Un esercizio il cui nome non mi sono appuntata che prevede l’uso delle braccia: l’altra volta ero uno dei pochi esercizi che non mi davano grossi problemi, quindi decido di alzare un po’ il tiro e mi posiziono in modo da avere più peso da dover spostare con le braccia. Perché, Miky, perché? Devi assolutamente smetterla di sopravvalutarti. Adesso o torni con la coda tra le gambe a fare gli esercizi come avresti dovuti farli fin dall’inizio o tieni duro e ti ammazzi così…  per fortuna non mi reputo una persona tanto orgogliosa quindi, come un cane bastonato, mi rimetto a fare gli esercizi da principiante che più mi si addicono.

Imparati questi, a detta dell’istruttore, basici movimenti iniziamo a ripeterli alternati per 5 volte. Le prime tre sembrano anche semplici, ma dalla quarta si scatena l’inferno in zone del corpo atrofizzate che urlano vendetta. Ho letto e riletto l’Inferno dantesco, ma non mi ricordo in che girone era posizionato il CrossFit come punizione. Forse Dante si è dimenticato di inserire noi pigri nella sua Opera. Non trovo nessun altra valida motivazione.  

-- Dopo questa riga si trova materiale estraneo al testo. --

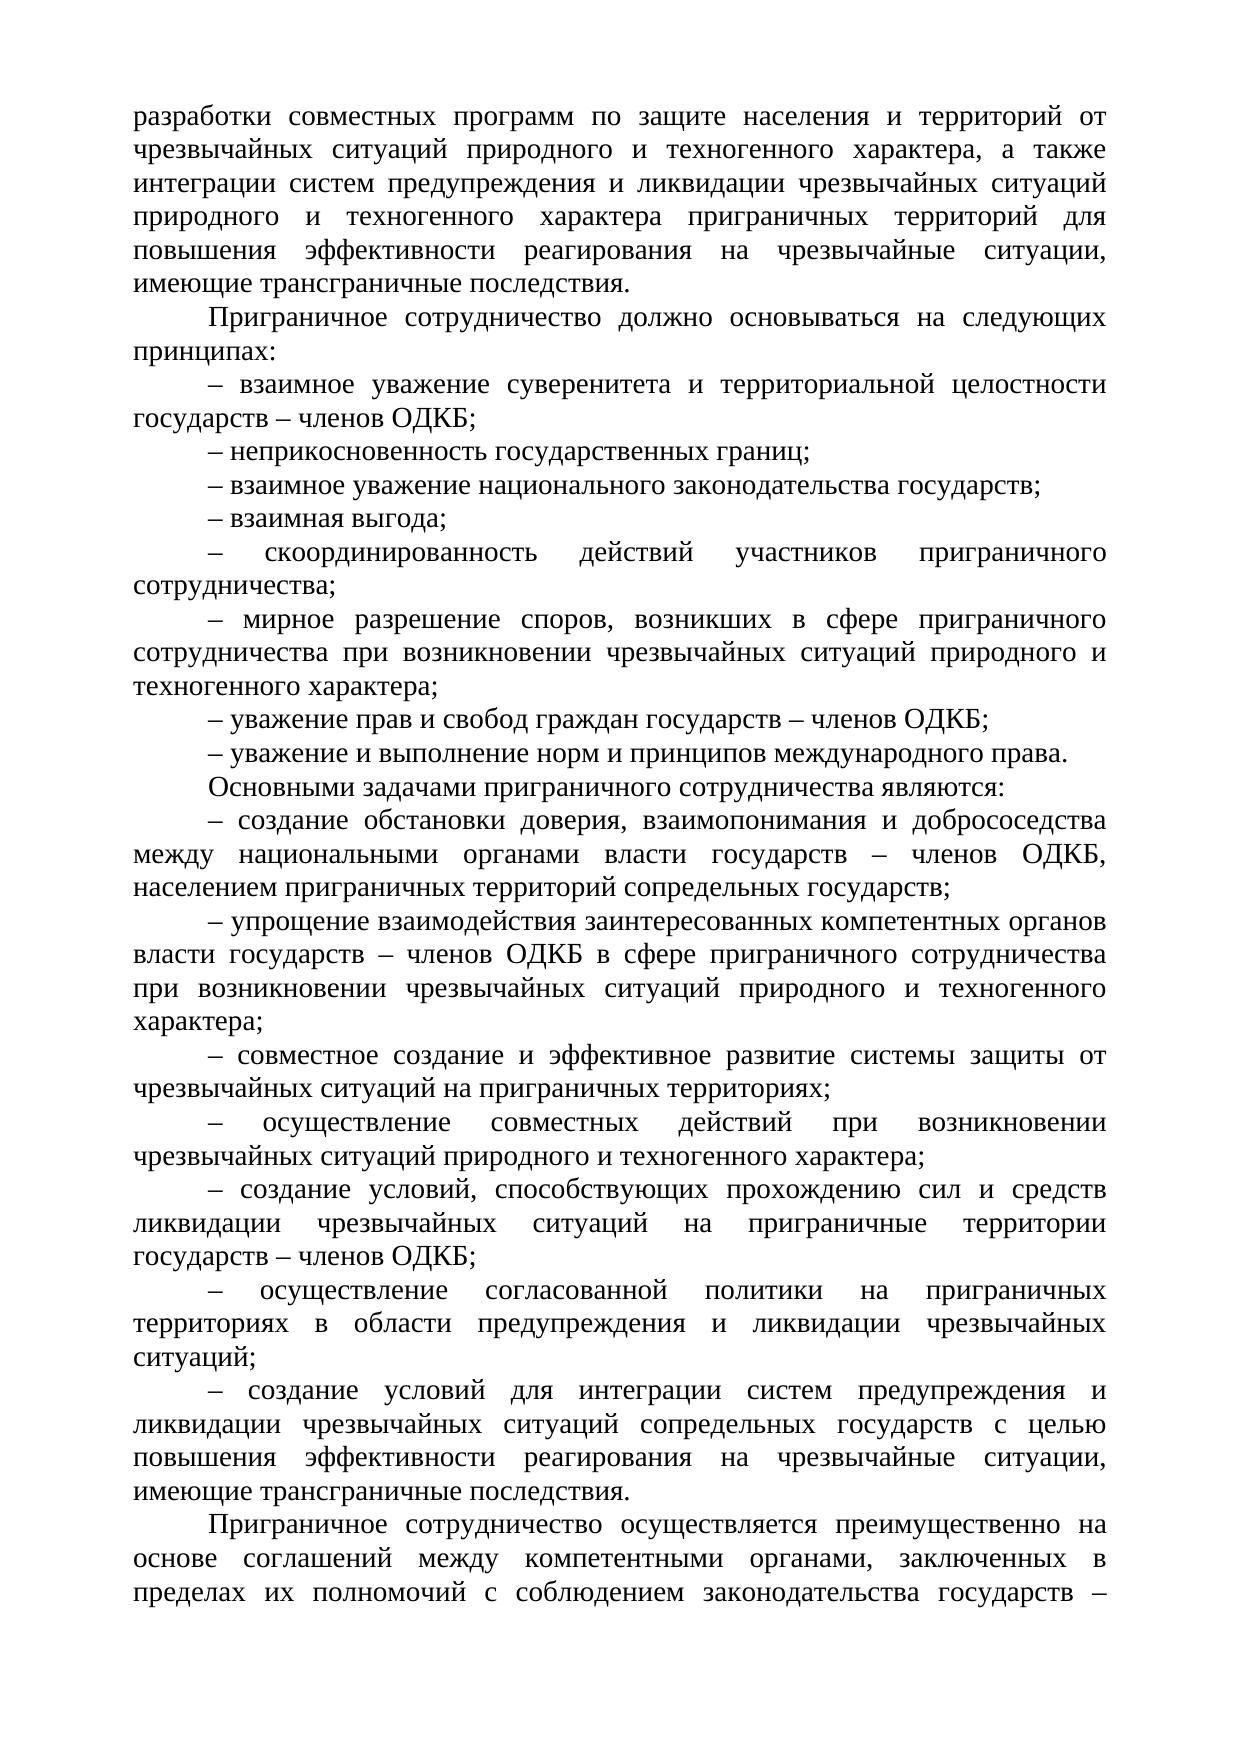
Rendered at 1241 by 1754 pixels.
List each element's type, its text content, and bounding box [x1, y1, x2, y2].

text – совместное создание и эффективное развитие системы защиты от чрезвычайных ситуаций на приграничных территориях; [133, 1037, 1107, 1104]
text – осуществление совместных действий при возникновении чрезвычайных ситуаций природного и техногенного характера; [133, 1104, 1107, 1171]
text – осуществление согласованной политики на приграничных территориях в области предупреждения и ликвидации чрезвычайных ситуаций; [133, 1272, 1107, 1372]
text – неприкосновенность государственных границ; [133, 433, 1107, 467]
text – мирное разрешение споров, возникших в сфере приграничного сотрудничества при возникновении чрезвычайных ситуаций природного и техногенного характера; [133, 601, 1107, 702]
text – взаимное уважение национального законодательства государств; [133, 467, 1107, 500]
text – упрощение взаимодействия заинтересованных компетентных органов власти государств – членов ОДКБ в сфере приграничного сотрудничества при возникновении чрезвычайных ситуаций природного и техногенного характера; [133, 903, 1107, 1037]
text – создание условий, способствующих прохождению сил и средств ликвидации чрезвычайных ситуаций на приграничные территории государств – членов ОДКБ; [133, 1171, 1107, 1272]
text – уважение прав и свобод граждан государств – членов ОДКБ; [133, 702, 1107, 735]
text – скоординированность действий участников приграничного сотрудничества; [133, 534, 1107, 601]
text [133, 98, 1107, 299]
text Приграничное сотрудничество должно основываться на следующих принципах: [133, 299, 1107, 366]
text – взаимная выгода; [133, 500, 1107, 534]
text Основными задачами приграничного сотрудничества являются: [133, 769, 1107, 802]
text – уважение и выполнение норм и принципов международного права. [133, 735, 1107, 769]
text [133, 1507, 1107, 1607]
text – создание обстановки доверия, взаимопонимания и добрососедства между национальными органами власти государств – членов ОДКБ, населением приграничных территорий сопредельных государств; [133, 802, 1107, 903]
text – создание условий для интеграции систем предупреждения и ликвидации чрезвычайных ситуаций сопредельных государств с целью повышения эффективности реагирования на чрезвычайные ситуации, имеющие трансграничные последствия. [133, 1372, 1107, 1507]
text – взаимное уважение суверенитета и территориальной целостности государств – членов ОДКБ; [133, 366, 1107, 433]
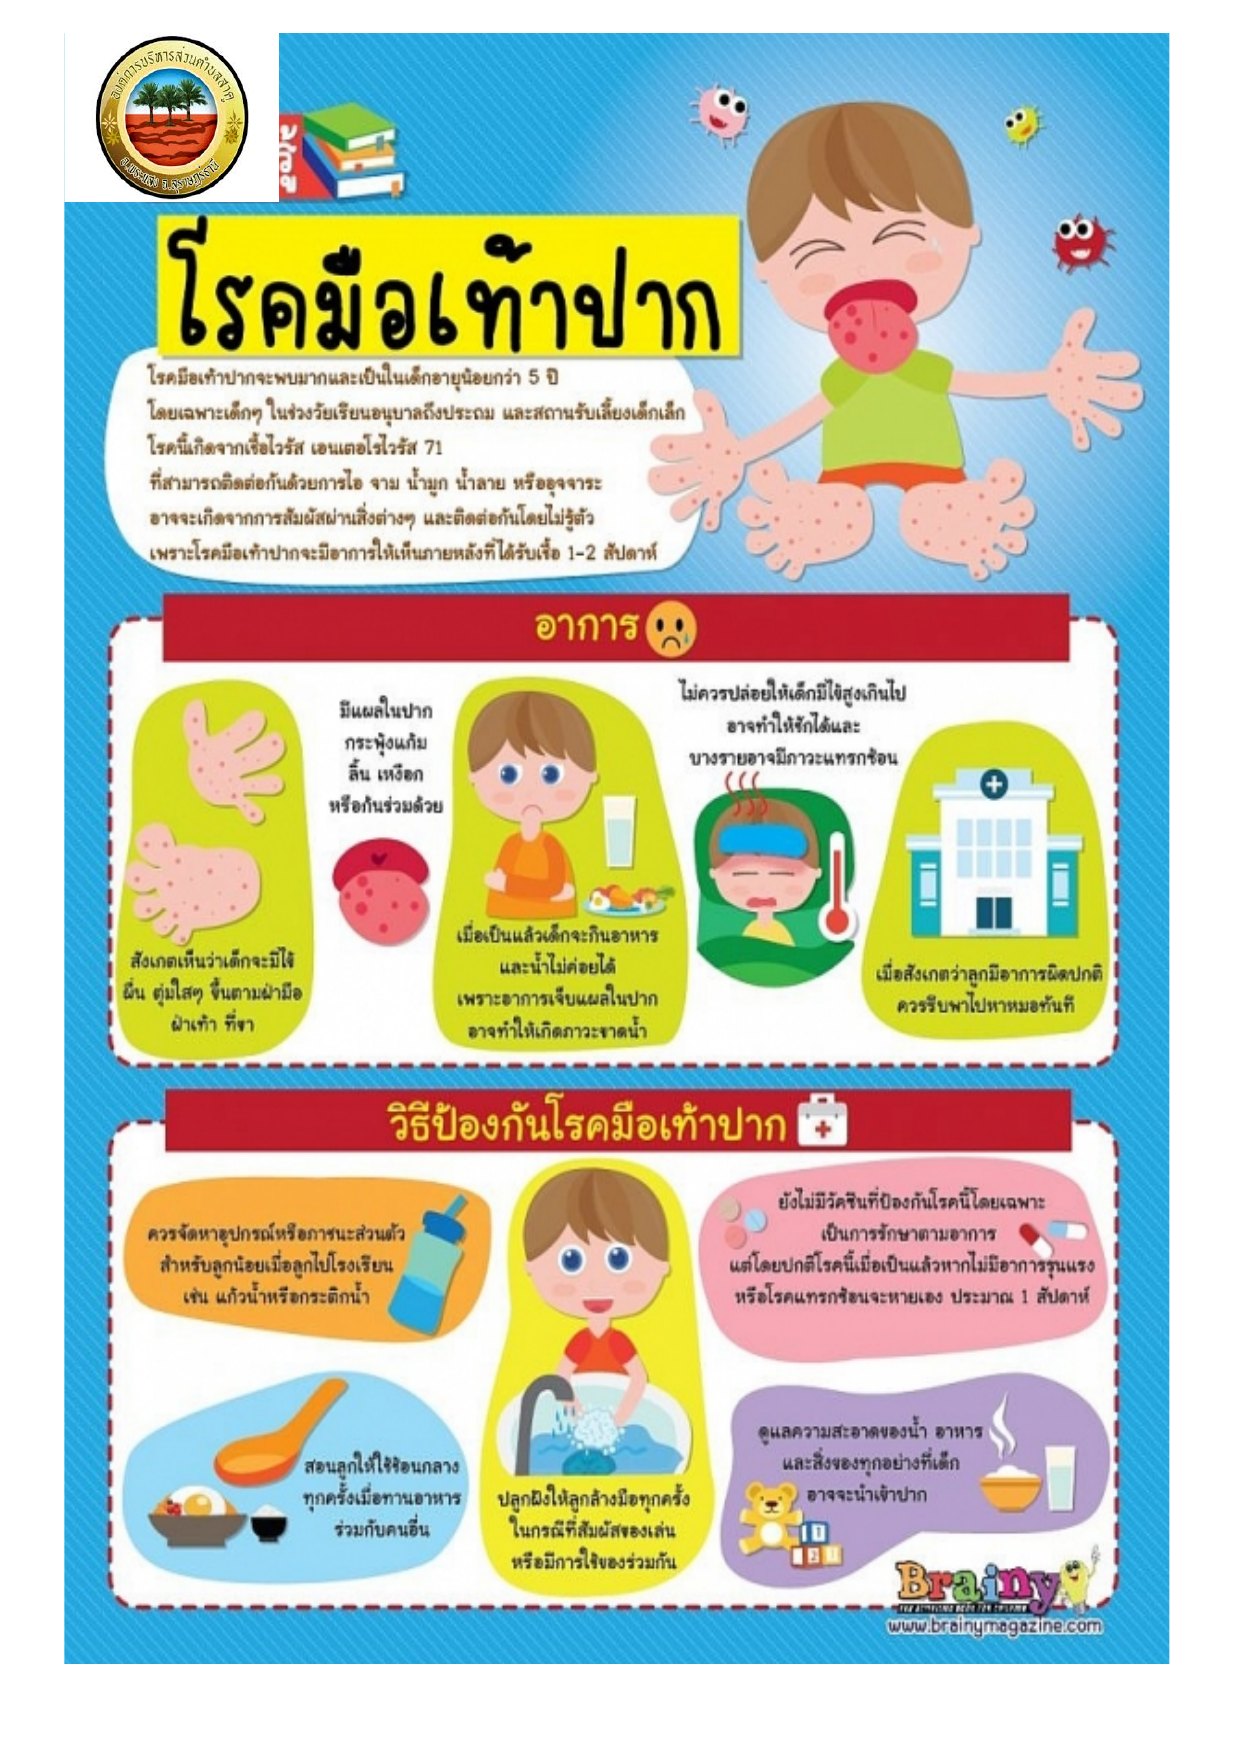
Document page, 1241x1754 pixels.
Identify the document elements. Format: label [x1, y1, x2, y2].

picture [64, 33, 1169, 1664]
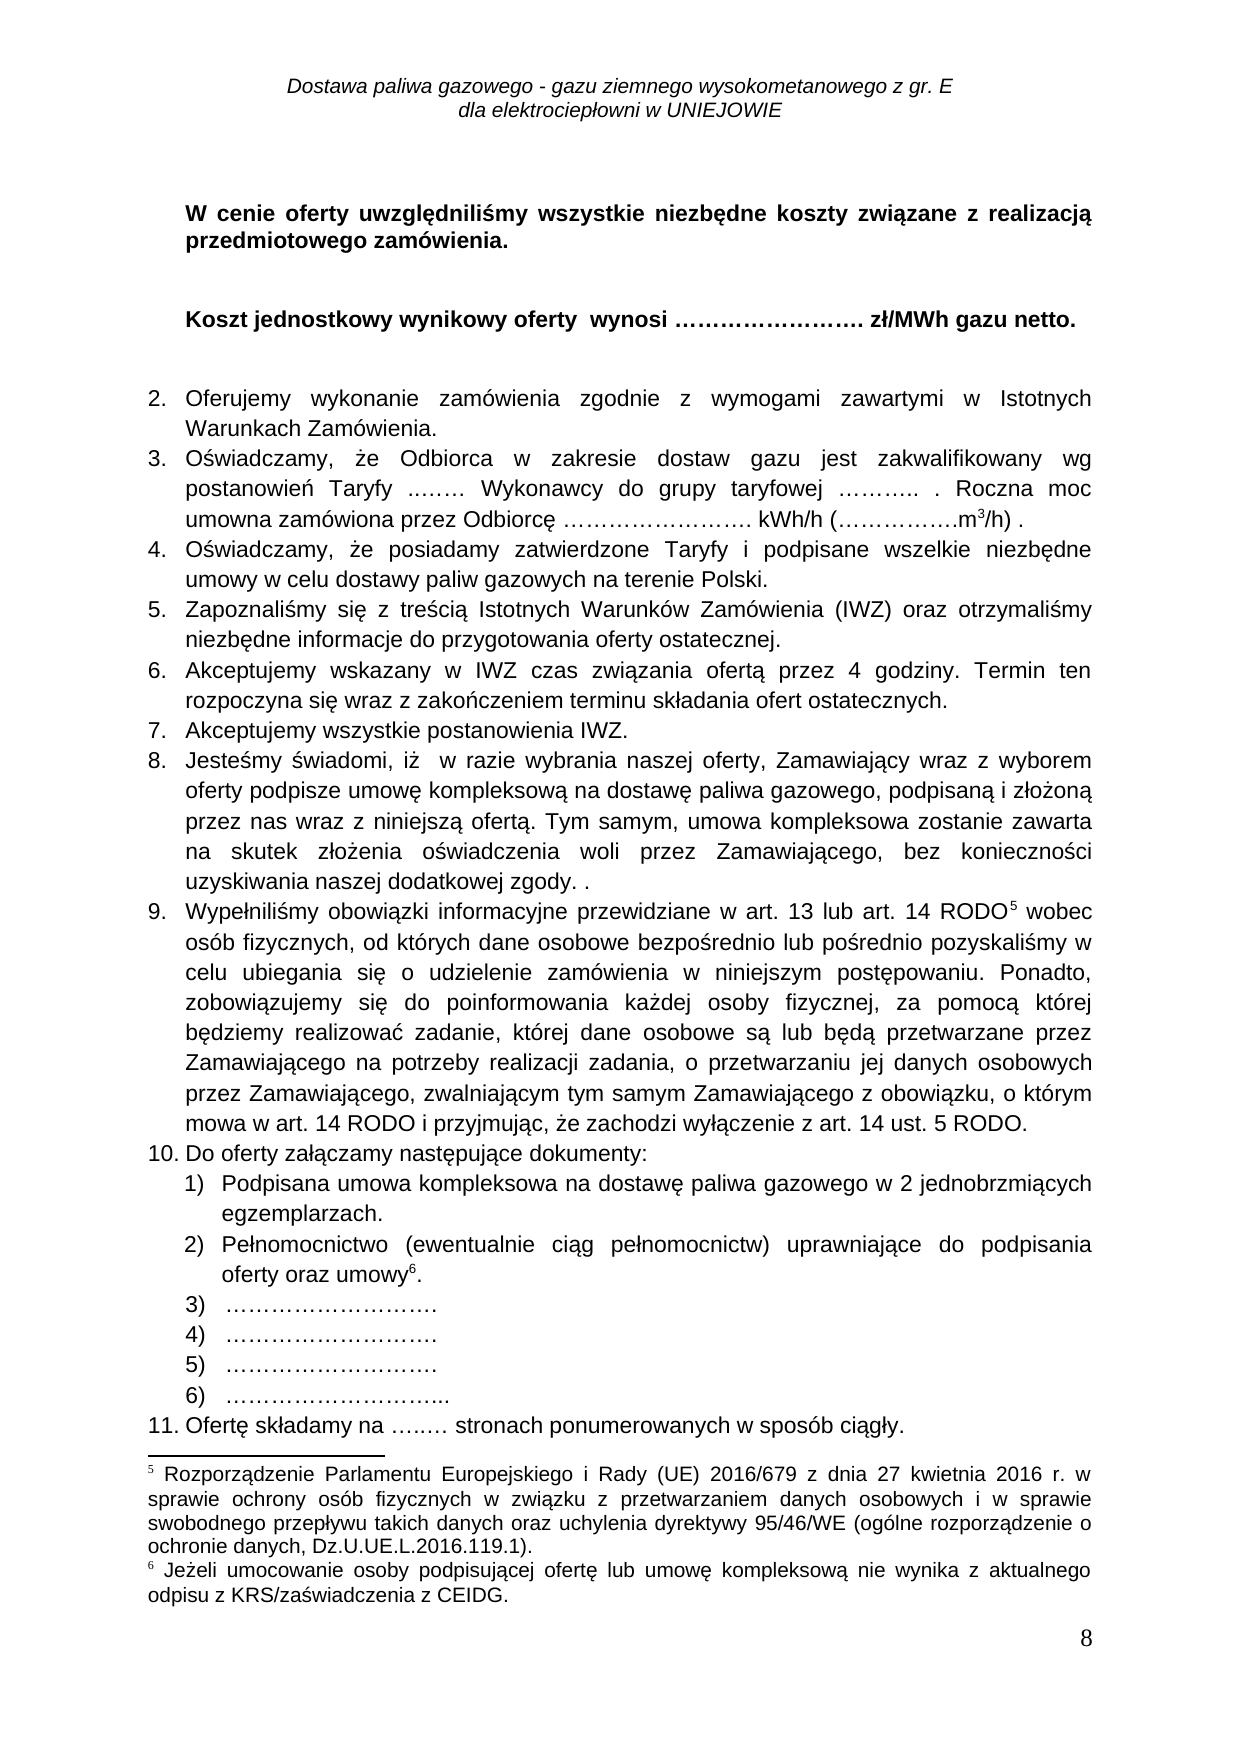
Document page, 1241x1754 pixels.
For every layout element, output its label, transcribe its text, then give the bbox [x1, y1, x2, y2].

list Do oferty załączamy następujące dokumenty: [148, 1140, 1093, 1166]
list Wypełniliśmy obowiązki informacyjne przewidziane w art. 13 lub art. 14 RODO wobec osób fizycznych, od których dane osobowe bezpośrednio lub pośrednio pozyskaliśmy w celu ubiegania się o udzielenie zamówienia w niniejszym postępowaniu. Ponadto, zobowiązujemy się do poinformowania każdej osoby fizycznej, za pomocą której będziemy realizować zadanie, której dane osobowe są lub będą przetwarzane przez Zamawiającego na potrzeby realizacji zadania, o przetwarzaniu jej danych osobowych przez Zamawiającego, zwalniającym tym samym Zamawiającego z obowiązku, o którym mowa w art. 14 RODO i przyjmując, że zachodzi wyłączenie z art. 14 ust. 5 RODO. [148, 898, 1093, 1136]
list Akceptujemy wskazany w IWZ czas związania ofertą przez 4 godziny. Termin ten rozpoczyna się wraz z zakończeniem terminu składania ofert ostatecznych. [148, 657, 1093, 713]
list 4) ………………………. [185, 1321, 1093, 1348]
list Koszt jednostkowy wynikowy oferty wynosi ……………………. zł/MWh gazu netto. [185, 306, 1093, 332]
list Podpisana umowa kompleksowa na dostawę paliwa gazowego w 2 jednobrzmiących egzemplarzach. [184, 1170, 1093, 1227]
list Zapoznaliśmy się z treścią Istotnych Warunków Zamówienia (IWZ) oraz otrzymaliśmy niezbędne informacje do przygotowania oferty ostatecznej. [148, 596, 1093, 653]
list Ofertę składamy na …..… stronach ponumerowanych w sposób ciągły. [148, 1412, 1093, 1438]
list Oświadczamy, że posiadamy zatwierdzone Taryfy i podpisane wszelkie niezbędne umowy w celu dostawy paliw gazowych na terenie Polski. [148, 536, 1093, 592]
list 3) ………………………. [185, 1291, 1093, 1317]
list Pełnomocnictwo (ewentualnie ciąg pełnomocnictw) uprawniające do podpisania oferty oraz umowy. [184, 1231, 1093, 1287]
list 5) ………………………. [185, 1351, 1093, 1378]
list 6) ………………………... [185, 1382, 1093, 1408]
list Jesteśmy świadomi, iż w razie wybrania naszej oferty, Zamawiający wraz z wyborem oferty podpisze umowę kompleksową na dostawę paliwa gazowego, podpisaną i złożoną przez nas wraz z niniejszą ofertą. Tym samym, umowa kompleksowa zostanie zawarta na skutek złożenia oświadczenia woli przez Zamawiającego, bez konieczności uzyskiwania naszej dodatkowej zgody. . [148, 747, 1093, 894]
list Akceptujemy wszystkie postanowienia IWZ. [148, 717, 1093, 743]
list Oferujemy wykonanie zamówienia zgodnie z wymogami zawartymi w Istotnych Warunkach Zamówienia. [148, 385, 1093, 441]
list Oświadczamy, że Odbiorca w zakresie dostaw gazu jest zakwalifikowany wg postanowień Taryfy ..…… Wykonawcy do grupy taryfowej ……….. . Roczna moc umowna zamówiona przez Odbiorcę ……………………. kWh/h (…………….m3/h) . [148, 445, 1093, 532]
list W cenie oferty uwzględniliśmy wszystkie niezbędne koszty związane z realizacją przedmiotowego zamówienia. [185, 200, 1093, 253]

Altri tre nuovi esercizi, uno dei quali annovera tra gli strumenti utilizzati una palla da lanciare contro il muro, e potrei dire che finalmente la parte di fatica dovrebbe essere finita.  Ma come diceva il mio amico Desdemone, nulla è più facile che illudersi, perché ciò che l’uomo desidera, crede anche che sia vero.  

Mi manca, infatti, il tanto amato momento dello stretching… ma scusate, non dovrebbe essere che ogni diversa posizione che assumi ti porta a tirare una parte del corpo? E allora perché a me invece fa male tutto e anche di più?? Sorvoliamo sulla risposta perché preferisco vivere nell’illusione di essere una persona normale, con un corpo normale.

Va bene, ho superato la mia seconda lezione di CrossFit oserei dire quasi illesa, almeno fino a domani, quando mi risveglierò quasi del tutto paralizzata… ora non mi resta che andare a casa ad abbuffarmi con qualsiasi cosa sia disponibile nel mio frigorifero!

Non funziona così? Chi lo dice??

Mi sono appuntata di dovermi assolutamente procurare uno di quei reggiseni sportivi di cui fino alla settimana scorsa ignoravo il senso e una maglia che non sia talmente scollata da lasciar vedere al popolo del CrossFit l’unica cosa effettivamente accettabile che la gravidanza mi ha lasciato come ricompensa (oltre a mia figlia ovviamente, ma lei era fuori discussione): un bel seno taglia quarta. Quindi vedete che anche lo sport ha un lato positivo? Lo shopping è assolutamente necessario, urge una spedizione in qualche bel negozio, uno di quelli che fino a ieri non avrei minimamente guardato, anzi che avrei proprio snobbato, per comprare tutto il necessario. Lasciatemela passare, dai, già mi sembra tutte le volte di andare al macello e non in palestra, permettetemi almeno di farlo con grazia.

Se avete trucchetti sull’abbigliamento e i prodotti di make-up adatti alla mia nuova vita da sportiva sarei bel lieta di venirne a conoscenza!

Ah, un’altra cosa importantissima: spiegatemi come si fa ad uscire da un qualsiasi corso con i capelli ancora in ordine e non con il nido di uccelli che ho dovuto sciogliere a suon di spazzola!

Detto questo, prossima lezione prevista per venerdì… incrociate le dita per me!!